Symantec, which leads the worldwide antivirus software market, has been loudest in raising the alarm over Vista and Microsoft's entry into the security arena. CEO John Thompson earlier this year warned of a future where all security applications are provided by Microsoft.

"The concerns from the U.S. companies are real," said Risto Siilasmaa, chief executive officer at F-Secure, based in Helsinki, Finland.

Pricing concerns
Predatory pricing is of particular concern, said Siilasmaa. "If Microsoft starts to offer their solutions at significantly reduced price levels to gain market share, and then plans to raise prices again after a few years, that obviously is a business issue all the companies have to tackle," he said.

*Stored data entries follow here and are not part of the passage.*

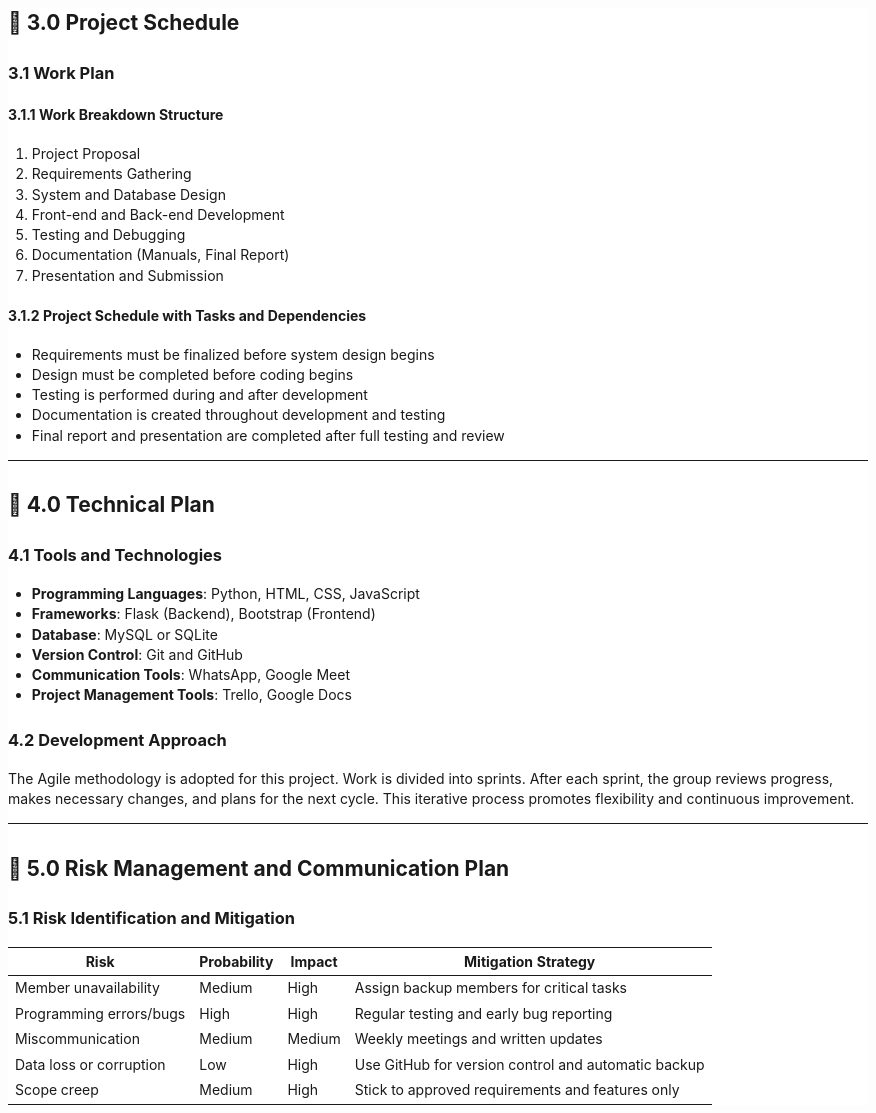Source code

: 
## 🔹 3.0 Project Schedule

### 3.1 Work Plan

#### 3.1.1 Work Breakdown Structure
1. Project Proposal
2. Requirements Gathering
3. System and Database Design
4. Front-end and Back-end Development
5. Testing and Debugging
6. Documentation (Manuals, Final Report)
7. Presentation and Submission

#### 3.1.2 Project Schedule with Tasks and Dependencies
* Requirements must be finalized before system design begins
* Design must be completed before coding begins
* Testing is performed during and after development
* Documentation is created throughout development and testing
* Final report and presentation are completed after full testing and review

---

## 🔹 4.0 Technical Plan

### 4.1 Tools and Technologies
* **Programming Languages**: Python, HTML, CSS, JavaScript
* **Frameworks**: Flask (Backend), Bootstrap (Frontend)
* **Database**: MySQL or SQLite
* **Version Control**: Git and GitHub
* **Communication Tools**: WhatsApp, Google Meet
* **Project Management Tools**: Trello, Google Docs

### 4.2 Development Approach
The Agile methodology is adopted for this project. Work is divided into sprints. After each sprint, the group reviews progress, makes necessary changes, and plans for the next cycle. This iterative process promotes flexibility and continuous improvement.

---

## 🔹 5.0 Risk Management and Communication Plan

### 5.1 Risk Identification and Mitigation
| Risk                    | Probability | Impact | Mitigation Strategy                                 |
| ----------------------- | ----------- | ------ | --------------------------------------------------- |
| Member unavailability   | Medium      | High   | Assign backup members for critical tasks            |
| Programming errors/bugs | High        | High   | Regular testing and early bug reporting             |
| Miscommunication        | Medium      | Medium | Weekly meetings and written updates                 |
| Data loss or corruption | Low         | High   | Use GitHub for version control and automatic backup |
| Scope creep             | Medium      | High   | Stick to approved requirements and features only    |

Microsoft could change the game on pricing, Munford agreed. "You always think about predatory pricing, but I have not seen any evidence of it," he said. Siilasmaa also said he hasn't yet seen any signs that the software giant will sell its products at artificially low prices in order to harm rivals.

In the short term, Microsoft's entry into the security industry might mean lower prices, but that isn't necessarily good for software buyers, Franco said. "We would think that Microsoft tactics to compete in this space will ultimately hurt consumers," he said.

The software giant has introduced its Windows Live OneCare in the U.S., but the consumer security product is not yet available in Europe.